--- START ---

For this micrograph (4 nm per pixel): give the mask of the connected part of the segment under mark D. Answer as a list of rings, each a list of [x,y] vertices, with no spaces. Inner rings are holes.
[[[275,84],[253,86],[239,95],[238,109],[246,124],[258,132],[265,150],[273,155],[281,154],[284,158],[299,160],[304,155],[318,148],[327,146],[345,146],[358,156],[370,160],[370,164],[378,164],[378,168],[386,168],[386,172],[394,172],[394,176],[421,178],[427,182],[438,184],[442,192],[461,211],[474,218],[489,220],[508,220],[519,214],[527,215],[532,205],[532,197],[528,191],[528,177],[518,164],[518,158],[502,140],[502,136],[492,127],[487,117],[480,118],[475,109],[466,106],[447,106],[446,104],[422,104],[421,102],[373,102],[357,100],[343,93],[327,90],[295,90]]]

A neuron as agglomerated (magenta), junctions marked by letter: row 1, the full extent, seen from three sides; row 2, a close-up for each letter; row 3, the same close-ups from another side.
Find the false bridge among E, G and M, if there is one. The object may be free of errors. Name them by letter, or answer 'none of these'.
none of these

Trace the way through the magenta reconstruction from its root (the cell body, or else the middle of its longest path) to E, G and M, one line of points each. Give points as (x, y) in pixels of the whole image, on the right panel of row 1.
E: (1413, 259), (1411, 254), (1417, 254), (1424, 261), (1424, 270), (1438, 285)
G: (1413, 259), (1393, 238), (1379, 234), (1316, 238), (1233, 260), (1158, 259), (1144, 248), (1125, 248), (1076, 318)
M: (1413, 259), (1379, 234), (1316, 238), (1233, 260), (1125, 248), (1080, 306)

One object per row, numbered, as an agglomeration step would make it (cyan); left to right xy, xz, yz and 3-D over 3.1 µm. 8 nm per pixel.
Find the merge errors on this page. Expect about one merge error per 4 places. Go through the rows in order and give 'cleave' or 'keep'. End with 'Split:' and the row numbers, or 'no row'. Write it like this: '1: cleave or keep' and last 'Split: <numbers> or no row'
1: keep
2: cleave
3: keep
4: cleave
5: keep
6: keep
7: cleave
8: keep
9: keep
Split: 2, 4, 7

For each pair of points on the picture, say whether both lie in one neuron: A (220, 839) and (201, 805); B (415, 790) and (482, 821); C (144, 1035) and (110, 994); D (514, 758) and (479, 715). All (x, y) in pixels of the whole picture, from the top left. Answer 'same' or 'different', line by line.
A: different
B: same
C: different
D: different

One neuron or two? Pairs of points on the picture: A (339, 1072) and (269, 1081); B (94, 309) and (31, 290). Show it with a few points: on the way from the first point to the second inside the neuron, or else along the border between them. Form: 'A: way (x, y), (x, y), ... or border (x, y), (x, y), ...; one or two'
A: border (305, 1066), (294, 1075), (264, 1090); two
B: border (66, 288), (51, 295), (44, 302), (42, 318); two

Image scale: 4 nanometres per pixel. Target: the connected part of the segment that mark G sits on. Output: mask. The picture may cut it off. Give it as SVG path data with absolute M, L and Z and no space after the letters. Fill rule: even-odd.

--- END ---

■ **DIRECTIONS FOR THIS TASK**
What you return must match the data line for line.

■ **ANSWER TO THE PROBLEM**
For this micrograph (4 nm per pixel): give the mask of the connected part of the segment under mark D. Answer as a list of rings, each a list of [x,y] vertices, with no spaces. Inner rings are holes.
[[[275,84],[253,86],[239,95],[238,109],[246,124],[258,132],[265,150],[273,155],[281,154],[284,158],[299,160],[304,155],[318,148],[327,146],[345,146],[358,156],[370,160],[370,164],[378,164],[378,168],[386,168],[386,172],[394,172],[394,176],[421,178],[427,182],[438,184],[442,192],[461,211],[474,218],[489,220],[508,220],[519,214],[527,215],[532,205],[532,197],[528,191],[528,177],[518,164],[518,158],[502,140],[502,136],[492,127],[487,117],[480,118],[475,109],[466,106],[447,106],[446,104],[422,104],[421,102],[373,102],[357,100],[343,93],[327,90],[295,90]]]

A neuron as agglomerated (magenta), junctions marked by letter: row 1, the full extent, seen from three sides; row 2, a close-up for each letter; row 3, the same close-ups from another side.
Find the false bridge among E, G and M, if there is one. The object may be free of errors. Name them by letter, or answer 'none of these'.
none of these

Trace the way through the magenta reconstruction from its root (the cell body, or else the middle of its longest path) to E, G and M, one line of points each. Give points as (x, y) in pixels of the whole image, on the right panel of row 1.
E: (1413, 259), (1411, 254), (1417, 254), (1424, 261), (1424, 270), (1438, 285)
G: (1413, 259), (1393, 238), (1379, 234), (1316, 238), (1233, 260), (1158, 259), (1144, 248), (1125, 248), (1076, 318)
M: (1413, 259), (1379, 234), (1316, 238), (1233, 260), (1125, 248), (1080, 306)

One object per row, numbered, as an agglomeration step would make it (cyan); left to right xy, xz, yz and 3-D over 3.1 µm. 8 nm per pixel.
Find the merge errors on this page. Expect about one merge error per 4 places. Go through the rows in order and give 'cleave' or 'keep'. End with 'Split:' and the row numbers, or 'no row'. Write it like this: '1: cleave or keep' and last 'Split: <numbers> or no row'
1: keep
2: cleave
3: keep
4: cleave
5: keep
6: keep
7: cleave
8: keep
9: keep
Split: 2, 4, 7

For each pair of points on the picture, say whether both lie in one neuron: A (220, 839) and (201, 805); B (415, 790) and (482, 821); C (144, 1035) and (110, 994); D (514, 758) and (479, 715). All (x, y) in pixels of the whole picture, from the top left. Answer 'same' or 'different', line by line.
A: different
B: same
C: different
D: different

One neuron or two? Pairs of points on the picture: A (339, 1072) and (269, 1081); B (94, 309) and (31, 290). Show it with a few points: on the way from the first point to the second inside the neuron, or else along the border between them. Form: 'A: way (x, y), (x, y), ... or border (x, y), (x, y), ...; one or two'
A: border (305, 1066), (294, 1075), (264, 1090); two
B: border (66, 288), (51, 295), (44, 302), (42, 318); two

Image scale: 4 nanometres per pixel. Target: the connected part of the segment that mark G sits on. Output: mask. The picture may cut it off. Give it as SVG path data with absolute M, L and Z and no space after the letters. Fill rule: even-odd.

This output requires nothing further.